As it was, our most successful robot was a scaled-down version of this robot from the "getting started" guide:
We never could get that apparatus on the front, a flashlight and proximity sensor on a pivot arm, to do anything but fall off. The kit includes several types of braces for reinforcement, including this brace as long as three blocks:
We haven't found the braces especially useful at preventing Robot Collapse, and we weren't able to keep that pivot arm on our robot even when we added additional bracing. (Comment from the Lego Savant: "When you say we, I don't know...I was able to get that arm on pretty well. I could never get it to work, but I did manage to keep it on for awhile at least. I think if you're careful to build it exactly right, it works pretty well.")
Our little remote-control robot also shed parts any time it bumped into something. If you've ever driven a remote-control vehicle, you know they bump into things a lot. The Lego Savant and I have built Mindstorms robots that could hang from a rope or be dropped from surprising heights (oops!) without falling to pieces. Tougher to build, sure. But tougher in general.
These frustrations are significant enough that I feel almost petty mentioning that the documentation is poor. It's easier for the Lego Savant, but I find it difficult to make sense of many of the diagrams. But we can't be too hard on ModRobotics for that; after a decade of Lego, nobody's diagrams measure up.
It's a bigger problem that I find it almost impossible to tell the difference between blocks. Here, for instance, are the pictures used for the microphone sensor:
And the proximity sensor:
The actual blocks are not much easier to tell apart. Here are the flashlight and the light sensor:
I, for one, could have used some labels. A little sheet of stickers, say, like the ones that come with Mindstorms:
We're persistent, and haven't given up on MOSS yet. But I had hoped that this would be a snap-and-go robotics toy for my kids, or something I could put out on a table at my homeschool group for kids to easily experiment with. Those hopes are pretty well dashed.

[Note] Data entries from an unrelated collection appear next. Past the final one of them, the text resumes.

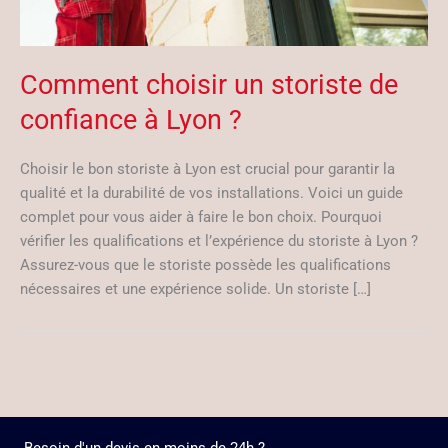
Comment choisir un storiste de
confiance à Lyon ?
Choisir le bon storiste à Lyon est crucial pour garantir la
qualité et la durabilité de vos installations. Voici un guide
complet pour vous aider à faire le bon choix. Pourquoi
vérifier les qualifications et l’expérience du storiste à Lyon ?
Assurez-vous que le storiste possède les qualifications
nécessaires et une expérience solide. Un storiste […]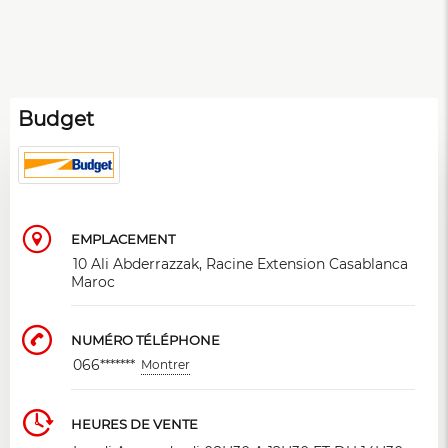
Budget
EMPLACEMENT
10 Ali Abderrazzak, Racine Extension Casablanca
Maroc
NUMÉRO TÉLÉPHONE
066*******
Montrer
HEURES DE VENTE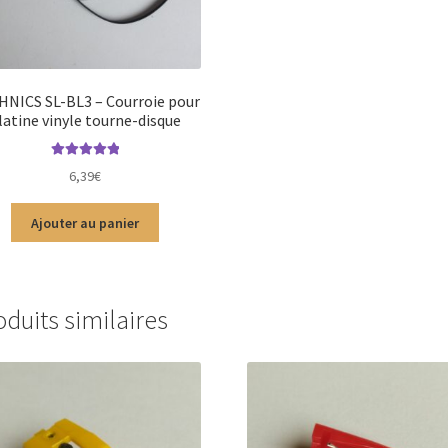
NICS SL-BL3 – Courroie pour
latine vinyle tourne-disque
Note
5.00
sur
6,39
€
5
Ajouter au panier
oduits similaires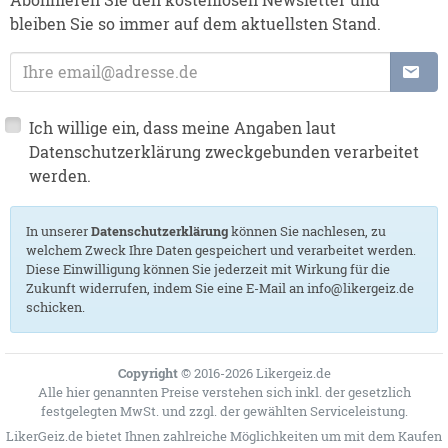
bleiben Sie so immer auf dem aktuellsten Stand.
E-Mail-Adresse:
Ich willige ein, dass meine Angaben laut
Datenschutzerklärung zweckgebunden verarbeitet
werden.
In unserer
Datenschutzerklärung
können Sie nachlesen, zu
welchem Zweck Ihre Daten gespeichert und verarbeitet werden.
Diese Einwilligung können Sie jederzeit mit Wirkung für die
Zukunft widerrufen, indem Sie eine E-Mail an info@likergeiz.de
schicken.
Copyright
© 2016-2026 Likergeiz.de
Alle hier genannten Preise verstehen sich inkl. der gesetzlich
festgelegten MwSt. und zzgl. der gewählten
Serviceleistung
.
LikerGeiz.de bietet Ihnen zahlreiche Möglichkeiten um mit dem Kaufen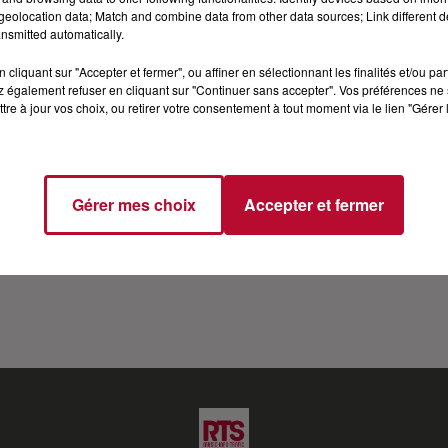
eolocation data; Match and combine data from other data sources; Link different de
BUM "PANORAMA" DANS CARRÉ VIP SUR RT
nsmitted automatically.
cliquant sur "Accepter et fermer", ou affiner en sélectionnant les finalités et/ou pa
les bacs. Un album très personnel que l'artiste à pris le
 également refuser en cliquant sur "Continuer sans accepter". Vos préférences ne 
tre à jour vos choix, ou retirer votre consentement à tout moment via le lien "Gérer 
ère et sans langue de bois... De l'échec de son album pré
é... Christophe se dévoile encore un peu plus et confirme 
Gérer mes choix
Accepter et fermer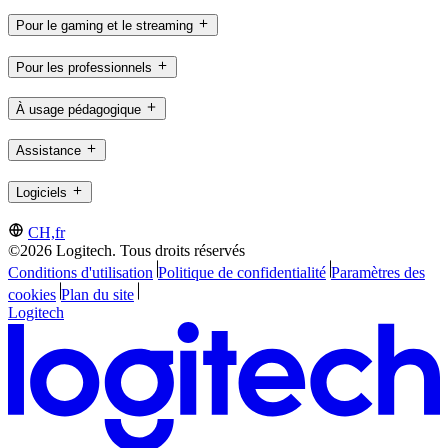
Pour le gaming et le streaming
Pour les professionnels
À usage pédagogique
Assistance
Logiciels
CH,fr
©2026 Logitech. Tous droits réservés
Conditions d'utilisation
Politique de confidentialité
Paramètres des
cookies
Plan du site
Logitech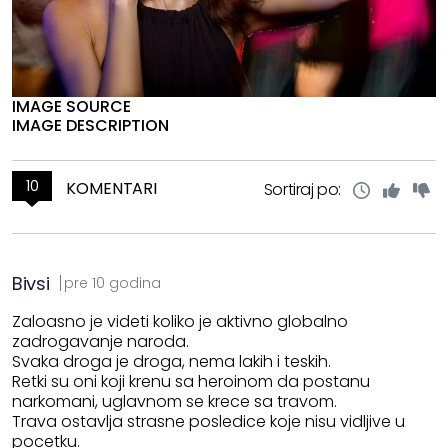
IMAGE SOURCE
IMAGE DESCRIPTION
10
KOMENTARI
Sortiraj po:
Bivsi
pre 10 godina
Zaloasno je videti koliko je aktivno globalno
zadrogavanje naroda.
Svaka droga je droga, nema lakih i teskih.
Retki su oni koji krenu sa heroinom da postanu
narkomani, uglavnom se krece sa travom.
Trava ostavlja strasne posledice koje nisu vidljive u
pocetku.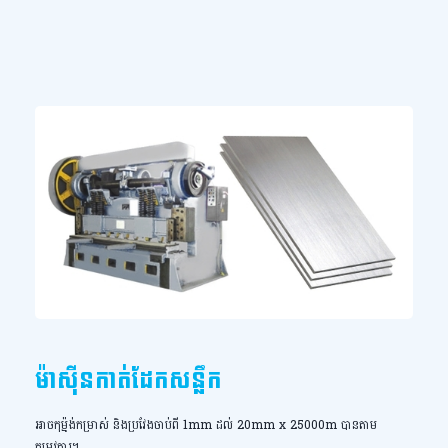
ម៉ាស៊ីនកាត់ដែកសន្លឹក
អាចកុម៉្មង់កម្រាស់ និងប្រវែងចាប់ពី 1mm ដល់ 20mm x 25000m បានតាម
តម្រូវការ។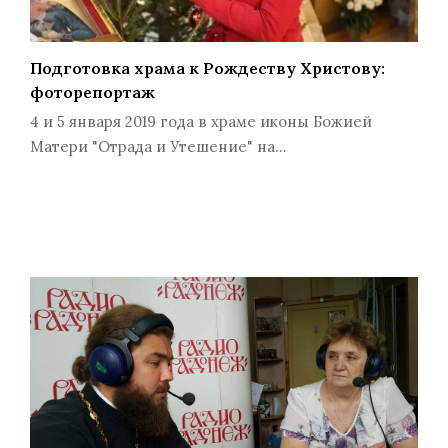
Подготовка храма к Рождеству Христову:
фоторепортаж
4 и 5 января 2019 года в храме иконы Божией
Матери "Отрада и Утешение" на…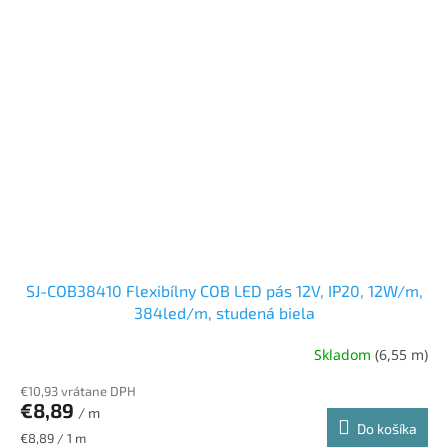
SJ-COB38410 Flexibílny COB LED pás 12V, IP20, 12W/m,
384led/m, studená biela
Skladom
(6,55 m)
€10,93 vrátane DPH
€8,89
/ m
Do košíka
Jednotková
€8,89 / 1 m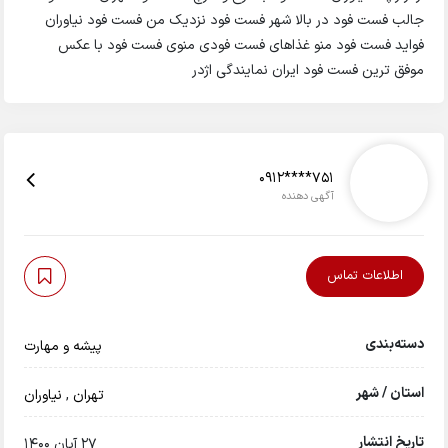
جالب فست فود در بالا شهر فست فود نزدیک من فست فود نیاوران
فواید فست فود منو غذاهای فست فودی منوی فست فود با عکس
موفق ترین فست فود ایران نمایندگی اژدر
0912****751
آگهی دهنده
اطلاعات تماس
دسته‌بندی
پیشه و مهارت
استان / شهر
تهران
,
نیاوران
تاریخ انتشار
27 آبان 1400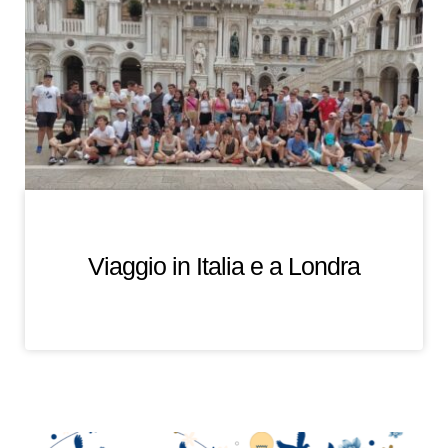
Viaggio in Italia e a Londra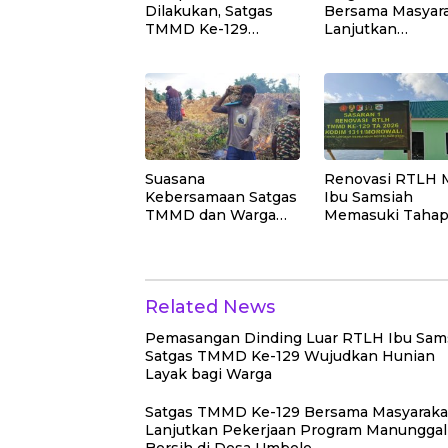
Dilakukan, Satgas
Bersama Masyar
TMMD Ke-129
Lanjutkan
Rapikan Batu Besar
Pengecoran Lant
di Sepanjang Jalur
SD Negeri Polew
Pembukaan Jalan
Kepulauan Umbele
Suasana
Renovasi RTLH M
Kebersamaan Satgas
Ibu Samsiah
TMMD dan Warga
Memasuki Taha
Warnai Gotong
Finishing
Royong di Lokasi
Manunggal Air
Related News
Pemasangan Dinding Luar RTLH Ibu Sams
Satgas TMMD Ke-129 Wujudkan Hunian
Layak bagi Warga
Satgas TMMD Ke-129 Bersama Masyaraka
Lanjutkan Pekerjaan Program Manunggal 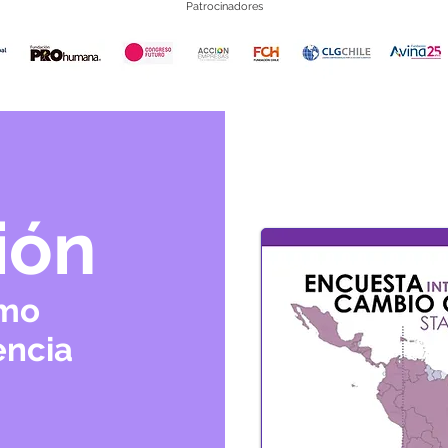
Patrocinadores
ión
ómo
encia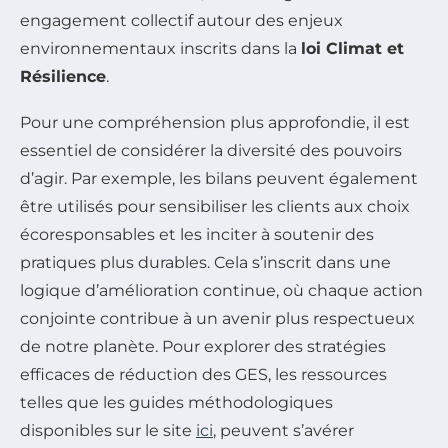
engagement collectif autour des enjeux
environnementaux inscrits dans la
loi Climat et
Résilience
.
Pour une compréhension plus approfondie, il est
essentiel de considérer la diversité des pouvoirs
d’agir. Par exemple, les bilans peuvent également
être utilisés pour sensibiliser les clients aux choix
écoresponsables et les inciter à soutenir des
pratiques plus durables. Cela s’inscrit dans une
logique d’amélioration continue, où chaque action
conjointe contribue à un avenir plus respectueux
de notre planète. Pour explorer des stratégies
efficaces de réduction des GES, les ressources
telles que les guides méthodologiques
disponibles sur le site
ici
, peuvent s’avérer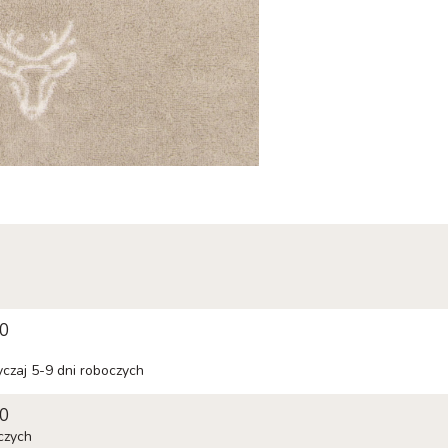
00
yczaj 5-9 dni roboczych
40
czych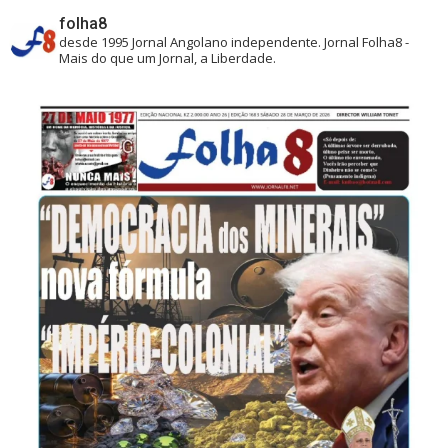
folha8
desde 1995
Jornal Angolano independente.
Jornal Folha8 -
Mais do que um Jornal, a Liberdade.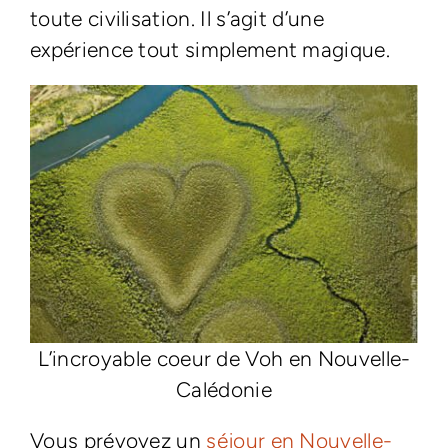
toute civilisation. Il s’agit d’une
expérience tout simplement magique.
L’incroyable coeur de Voh en Nouvelle-
Calédonie
Vous prévoyez un
séjour en Nouvelle-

I still love the underlying concept, and I hope the ModRobotics team, or someone else, can keep working toward a robotics kit that's easier to dive into than Mindstorms. In the meantime, we still love Mindstorms. I paid almost four hundred bucks for this extensive kit of MOSS modules. I could have upgraded the Lego Savant to Mindstorms EV3 for $350, and taken him out for a nice dinner with the leftovers, and it's feeling like that would probably have been a better investment.
We may yet fall in love with MOSS, figuring out how to get our robots to hold together, or finding the sweet spot of things that MOSS is especially good for. But even if we do, a product that has "easy to use" as one of its main selling points should not have this kind of learning curve.
The Lego Savant says, "Yeah, I don't have anything to add except the arm thing. This is a pretty good review. I do plan to keep experimenting with it."
We'll update after we've played more, and let you know how things work out.